EXERCISE INPUT →
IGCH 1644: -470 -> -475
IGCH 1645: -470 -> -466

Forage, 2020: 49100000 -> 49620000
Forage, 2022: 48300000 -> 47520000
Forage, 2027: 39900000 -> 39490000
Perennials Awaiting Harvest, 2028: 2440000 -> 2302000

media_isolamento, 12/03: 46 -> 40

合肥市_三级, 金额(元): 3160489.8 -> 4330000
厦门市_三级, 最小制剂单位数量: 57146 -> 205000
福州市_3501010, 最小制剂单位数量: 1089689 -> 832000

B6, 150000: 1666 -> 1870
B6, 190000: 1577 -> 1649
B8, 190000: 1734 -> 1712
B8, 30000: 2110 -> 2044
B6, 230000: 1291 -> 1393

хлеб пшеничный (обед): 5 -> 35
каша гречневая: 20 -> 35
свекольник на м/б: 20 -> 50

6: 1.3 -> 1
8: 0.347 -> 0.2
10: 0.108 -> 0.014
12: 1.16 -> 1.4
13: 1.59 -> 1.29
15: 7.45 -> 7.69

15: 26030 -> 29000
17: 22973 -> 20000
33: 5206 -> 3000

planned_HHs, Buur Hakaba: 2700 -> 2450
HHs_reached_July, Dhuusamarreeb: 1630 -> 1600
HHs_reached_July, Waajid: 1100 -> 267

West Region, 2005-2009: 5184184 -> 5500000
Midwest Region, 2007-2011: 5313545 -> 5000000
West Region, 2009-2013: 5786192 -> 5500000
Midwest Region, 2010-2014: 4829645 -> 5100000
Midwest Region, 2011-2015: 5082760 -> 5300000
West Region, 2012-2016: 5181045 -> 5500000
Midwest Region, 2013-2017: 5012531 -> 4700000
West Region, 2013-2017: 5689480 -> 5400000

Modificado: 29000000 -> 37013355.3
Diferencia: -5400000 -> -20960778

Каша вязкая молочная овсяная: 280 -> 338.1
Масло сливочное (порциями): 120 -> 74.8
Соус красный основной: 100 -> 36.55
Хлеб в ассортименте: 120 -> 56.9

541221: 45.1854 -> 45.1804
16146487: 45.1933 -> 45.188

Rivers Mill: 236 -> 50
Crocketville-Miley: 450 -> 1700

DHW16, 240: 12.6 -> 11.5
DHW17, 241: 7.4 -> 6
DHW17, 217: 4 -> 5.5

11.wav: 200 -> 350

REQUIRED ACTION →
Reproduce, word for word and in full, only the lines above that start at the line with "15: 26030 -> 29000" and run through the line with "West Region, 2012-2016: 5181045 -> 5500000", both ends included.

ANSWER TO THE PROBLEM →
15: 26030 -> 29000
17: 22973 -> 20000
33: 5206 -> 3000

planned_HHs, Buur Hakaba: 2700 -> 2450
HHs_reached_July, Dhuusamarreeb: 1630 -> 1600
HHs_reached_July, Waajid: 1100 -> 267

West Region, 2005-2009: 5184184 -> 5500000
Midwest Region, 2007-2011: 5313545 -> 5000000
West Region, 2009-2013: 5786192 -> 5500000
Midwest Region, 2010-2014: 4829645 -> 5100000
Midwest Region, 2011-2015: 5082760 -> 5300000
West Region, 2012-2016: 5181045 -> 5500000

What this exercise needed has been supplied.